Owners of high-class broodmares queued at the gates to use tough, talented, beautifully-bred Sadler's Wells at a fee of £125,000 and he did not disappoint; extraordinarily, his first two-year-olds included Dew-hurst Stakes dead-heaters, Prince Of Dance and Scenic. Montjeu, who started at just €45,000 (£30,000), has had to work harder; his initial book of 144 was stronger on quantity than quality, but huge encouragement came from the fact that a staying horse like him, who improved with age, took high rank with his first juveniles.

If Montjeu is, as he seems, the real deal, then John Magnier's accountants can breathe a sigh of relief, for the development of a world-class stallion is what the bloodstock industry is all about.
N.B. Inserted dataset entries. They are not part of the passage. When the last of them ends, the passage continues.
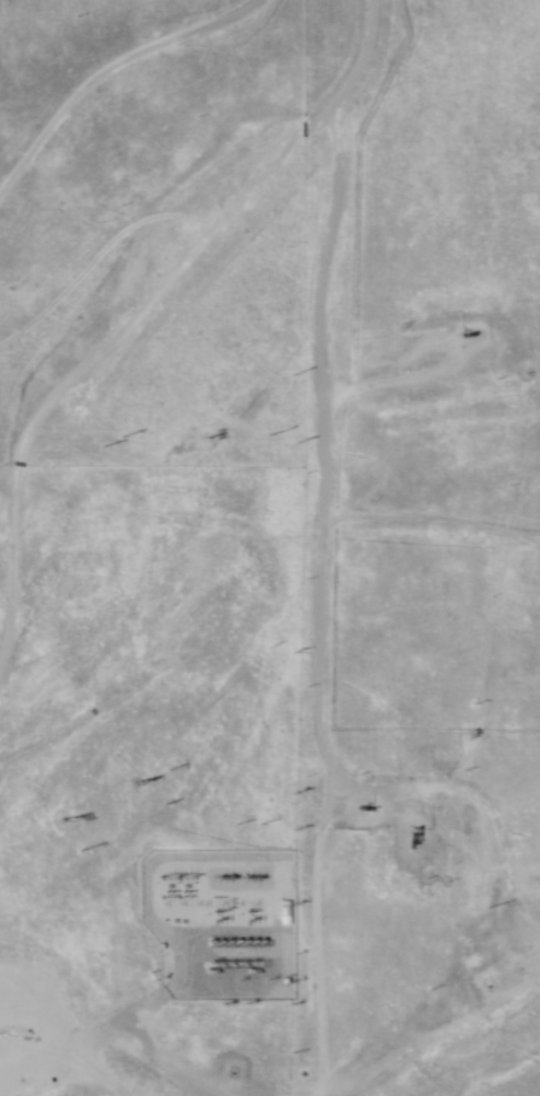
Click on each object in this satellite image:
road: (111, 80)
building: (284, 914)
road: (407, 1032)
road: (155, 1056)
road: (15, 1085)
If Sadler's Wells covers 150 mares a season at £250,000 a go, he earns £37.5m. There are 45 stallions in the Coolmore empire worldwide, many of them doubling up with dual-hemisphere mating. The figures stack up.

Two first-crop Derby winners is unique, and even two first-up Classic winners is rare. Remarkably, Coolmore also have the season's other young stallion sensation, Kentucky-based Giant's Causeway, who has achieved just that with 2,000 Guineas winner Footstepsinthesand and Sham-ardal, who took the French Guineas and Derby and will provide the chief opposition to Motivator in the Eclipse Stakes. Even without a serious Ballydoyle contender on Saturday the Co Tipperary team are in a win-win situation.